In the second part of the empirical analysis we estimate the determinants of track switching in the first three years of secondary school (i.e., in the period spanning 7th, 8th and 9th grade). To do so, we first estimate a set of probit models in which we show what type of children tend to switch tracks. Second, we estimate probit models in which we estimate the probability of switching tracks \((SW_i )\) for child i:
$$\begin{aligned} SW_i =C_2 +b_1 X_i +b_2 { TS}_i +b_3 { TA}_i +b_4 { TP}_i +\gamma _{S_i } +\mu _i , \end{aligned}$$
(2)
where \(\mu _i\) is the error term. We estimate different versions of the model in which the dependent variable is switch, switch up or switch down. We only include secondary school fixed effects \((\gamma _{S_i})\) because switching takes place in secondary school. We show below that primary school fixed effects have no impact on track placement, which makes us confident that including only secondary school fixed effects is sufficient to estimate the determinants of switching.
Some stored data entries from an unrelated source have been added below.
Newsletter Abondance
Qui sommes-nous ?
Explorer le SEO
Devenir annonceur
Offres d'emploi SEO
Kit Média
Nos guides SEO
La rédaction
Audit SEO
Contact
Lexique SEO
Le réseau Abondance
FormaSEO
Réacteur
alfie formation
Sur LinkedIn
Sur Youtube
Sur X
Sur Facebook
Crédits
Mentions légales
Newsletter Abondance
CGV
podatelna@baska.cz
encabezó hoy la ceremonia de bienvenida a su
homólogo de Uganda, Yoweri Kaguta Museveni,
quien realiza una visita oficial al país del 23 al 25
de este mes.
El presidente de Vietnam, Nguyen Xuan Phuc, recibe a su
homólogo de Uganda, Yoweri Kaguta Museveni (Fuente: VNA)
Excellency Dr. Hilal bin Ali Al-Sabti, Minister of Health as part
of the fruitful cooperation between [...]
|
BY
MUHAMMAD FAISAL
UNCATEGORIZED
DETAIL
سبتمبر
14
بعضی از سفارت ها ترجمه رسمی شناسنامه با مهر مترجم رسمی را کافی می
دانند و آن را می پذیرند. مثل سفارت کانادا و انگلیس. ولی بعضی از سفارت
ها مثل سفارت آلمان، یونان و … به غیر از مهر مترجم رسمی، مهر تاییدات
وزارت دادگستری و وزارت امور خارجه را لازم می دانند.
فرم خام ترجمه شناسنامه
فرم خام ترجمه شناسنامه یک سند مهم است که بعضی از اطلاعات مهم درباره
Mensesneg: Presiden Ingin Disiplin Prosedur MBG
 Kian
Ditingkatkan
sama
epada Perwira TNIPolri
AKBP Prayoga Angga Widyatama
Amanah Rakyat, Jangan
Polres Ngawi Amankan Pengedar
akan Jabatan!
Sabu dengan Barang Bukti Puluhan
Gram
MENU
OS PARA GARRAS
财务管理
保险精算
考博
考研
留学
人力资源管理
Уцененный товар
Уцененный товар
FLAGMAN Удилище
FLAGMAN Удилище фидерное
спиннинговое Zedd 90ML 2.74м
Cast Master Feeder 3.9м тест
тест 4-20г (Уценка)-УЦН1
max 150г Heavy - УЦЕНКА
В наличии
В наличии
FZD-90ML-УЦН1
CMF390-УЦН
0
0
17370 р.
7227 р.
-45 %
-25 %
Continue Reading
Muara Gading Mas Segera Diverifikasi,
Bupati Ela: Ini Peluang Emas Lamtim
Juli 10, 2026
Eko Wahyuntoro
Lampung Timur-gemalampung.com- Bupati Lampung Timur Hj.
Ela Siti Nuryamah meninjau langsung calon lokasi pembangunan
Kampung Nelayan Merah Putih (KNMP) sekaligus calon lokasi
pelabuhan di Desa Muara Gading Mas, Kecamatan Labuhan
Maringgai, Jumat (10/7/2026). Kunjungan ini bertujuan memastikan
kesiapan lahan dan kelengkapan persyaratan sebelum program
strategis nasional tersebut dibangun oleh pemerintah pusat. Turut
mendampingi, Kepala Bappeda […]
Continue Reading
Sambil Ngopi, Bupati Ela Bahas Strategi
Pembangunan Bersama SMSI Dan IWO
Finally, we estimate models to investigate to what extent test scores on an identical (low-stakes) test in 9th grade are correlated with the ability signals from the teacher and the test score in 6th grade. We also estimate to what extent switching is correlated with test scores in 9th grade.
The strength of the data at our disposal is that we are able to observe performance in both primary and secondary school. In addition, we have detailed information about teacher assessments and initial track placement in secondary school. This is a unique feature in the literature. Nevertheless, the analysis is constrained by the fact that we are not able to identify a source of exogenous variation in our data. Ideally, one would want to conduct an experiment in which a random portion of the sample was placed according to the test scores’ signal, another part according to the teacher’s signal and a final slice of the population as it is currently done (i.e., decided by the secondary school). The alternative is to find instruments to deal with the “self-fulfilling prophecy” that creates endogeneity. The “self-fulfilling prophecy” is the idea that when a child is placed on a higher or lower track than he should be according to his true ability, the child is more likely to switch back to the track that matches his true ability. This is to be kept in mind when interpreting the results in the switching section. Furthermore, all tests, but also the teacher’s assessment, contain measurement error and analyses concerning ability suffer from omitted variable bias. However, such instruments are not readily available. Our analyses focus on outcomes between 6th and 9th grade. In order to find exogenous variation we would need a set of instruments related to (one of) our assessment measures and at the same time unrelated to any unobservable variables that might influence our outcome variable. Since children’s true ability is unobserved, this is problematic. We are aware of the endogeneity concerns with respect to omitted variable bias and also with the fact that potential measurement error is an important disclaimer when interpreting the estimated coefficients, but try to deal with this in the best way possible by using primary and secondary school fixed effects and a rich set of covariates, including track placement in 7th grade.